The set of all combinations of vectors in Python

583 views Asked by At

I'm having an issue with regards to creating what can be seen as the cartesian product of an array of vectors in Python. I have a code that gives the all possible partitions of a number n over r variables, and returns it as a numpy array. What I would like to do is to be able to call that code an arbitrary number of times, and then produce a set of all possible combinations of the arrays.

So to give an example, I might call the partition code and each successive call (for a varying parameter set)

array([[2,0],[1,1],[2,0]])
array([[1,0],[0,1]])
array([[0,0]])

What I'm looking for is to be able to return the set

array([[2,0],[1,0],[0,0]])
array([[2,0],[0,1],[0,0]])
array([[1,1],[1,0],[0,0]])
.....

either as an overall array, or returning it line by line (due to the obvious memory issues as the size of the number being partitioned grows).

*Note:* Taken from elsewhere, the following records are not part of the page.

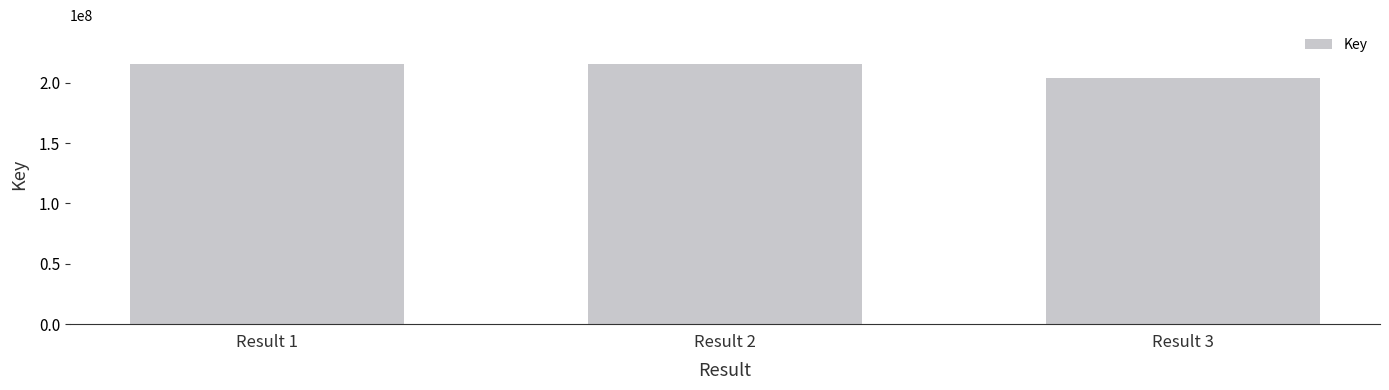

Where does the data first go above 215335822?

Result 1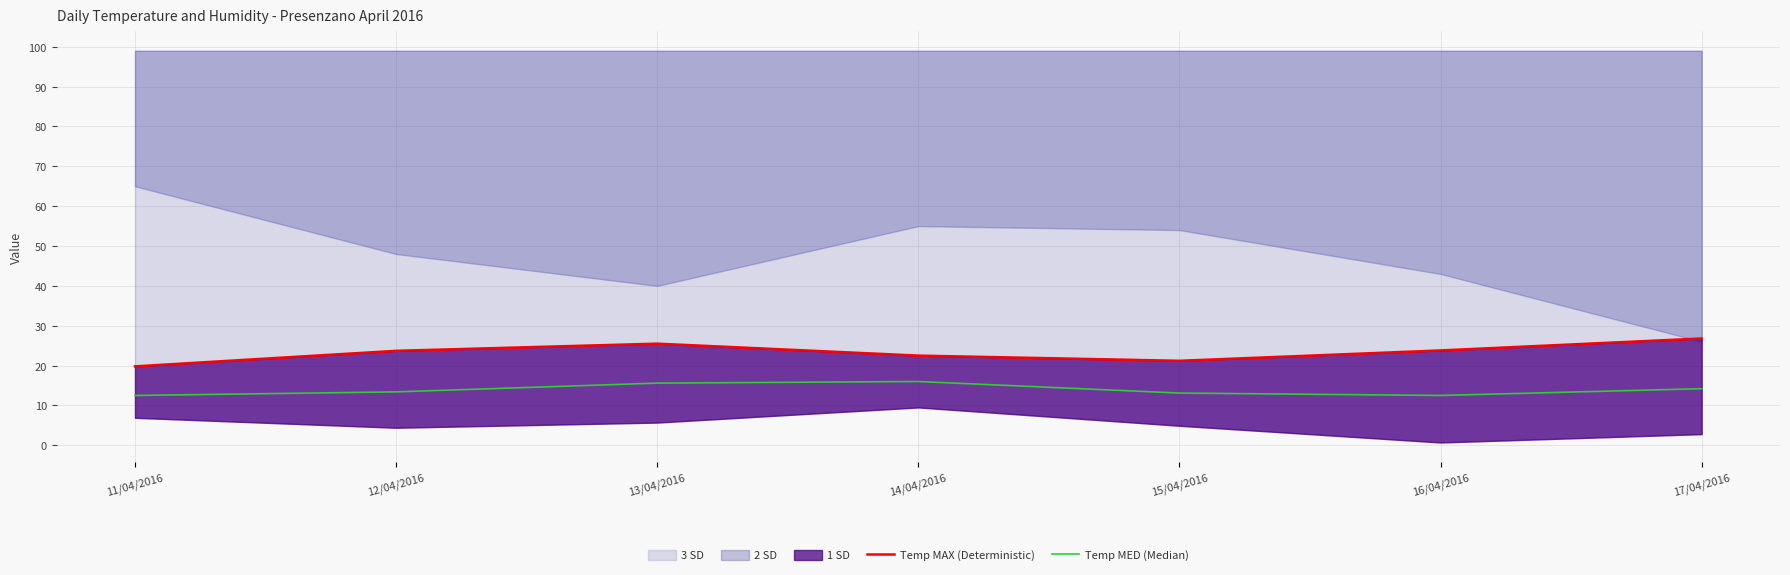

Is it true that Temp MAX (Deterministic) equals 21.2 at 15/04/2016?

True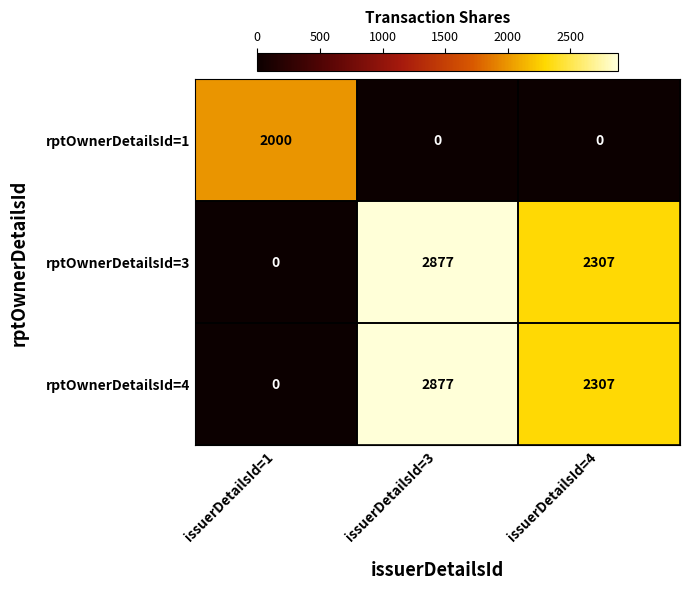

Is it true that rptOwnerDetailsId=3 equals 4370 at issuerDetailsId=3?

False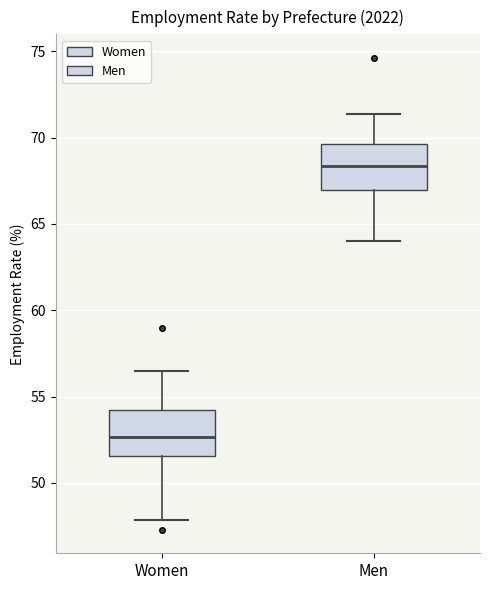

Reading left to right, transcribe this box plot: for each box, give where its median line is, the range the box spans, and where its two whiskers end, as read against the y-axis. The values are not printed on the chart, so give them approximately, as read against the axis.

Women: median 52.5, box 51.5 to 54.5, whiskers 48.0 to 56.5
Men: median 68.5, box 67.0 to 69.5, whiskers 64.0 to 71.5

Previously I had solved this problem using itertools.product, and run the code under PyPy. However, I have had to switch from PyPy to standard python due to the need for Numpy in other parts of the project, and I'm trying to replicate the speeds of the PyPy code through the use of Numpy. I've managed to get this working really roughly, but the code spent so much time changing between data types in order to try and bootstrap a solution together that it's impractical for implementation.

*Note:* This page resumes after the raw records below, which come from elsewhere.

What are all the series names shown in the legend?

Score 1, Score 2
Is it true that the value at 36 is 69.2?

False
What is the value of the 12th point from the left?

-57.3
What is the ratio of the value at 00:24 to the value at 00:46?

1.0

I was wondering if anybody would be able to help me out with providing a little guidance as to how I should progress with this in Python.

Thanks

1

There are 1 answers

4
Daniel On BEST ANSWER

This should get you started:

import numpy as np
import itertools as it

def row_product(*arrays):
    lengths = np.array([x.shape[0] for x in arrays])
    positions = np.cumsum(lengths)

    ranges = np.arange(positions[-1])
    ranges = np.split(ranges,positions[:-1])

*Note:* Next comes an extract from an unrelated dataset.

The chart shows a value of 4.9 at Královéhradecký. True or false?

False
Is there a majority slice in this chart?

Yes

    total = np.concatenate((arrays),axis=0)

    inds = np.fromiter(it.chain.from_iterable(it.product(*ranges)), np.int)
    inds = inds.reshape(-1, len(arrays))

    return np.take(total, inds, axis=0)

The last dimension(s) must be the same.

Showing the results:

a=np.array([[2,0],[1,1],[2,0]])
b=np.array([[1,0],[0,1]])
c=np.array([[0,0]])

print row_product(a,b,c)

[[[2 0]
  [1 0]
  [0 0]]

 [[2 0]
  [0 1]
  [0 0]]

 [[1 1]
  [1 0]
  [0 0]]

 [[1 1]
  [0 1]
  [0 0]]

 [[2 0]
  [1 0]
  [0 0]]

 [[2 0]
  [0 1]
  [0 0]]]

This is a 3D array where the unique combinations are in the last two axes. Seems to be reasonably fast, 1M unique combinations takes about 1/6 of a second.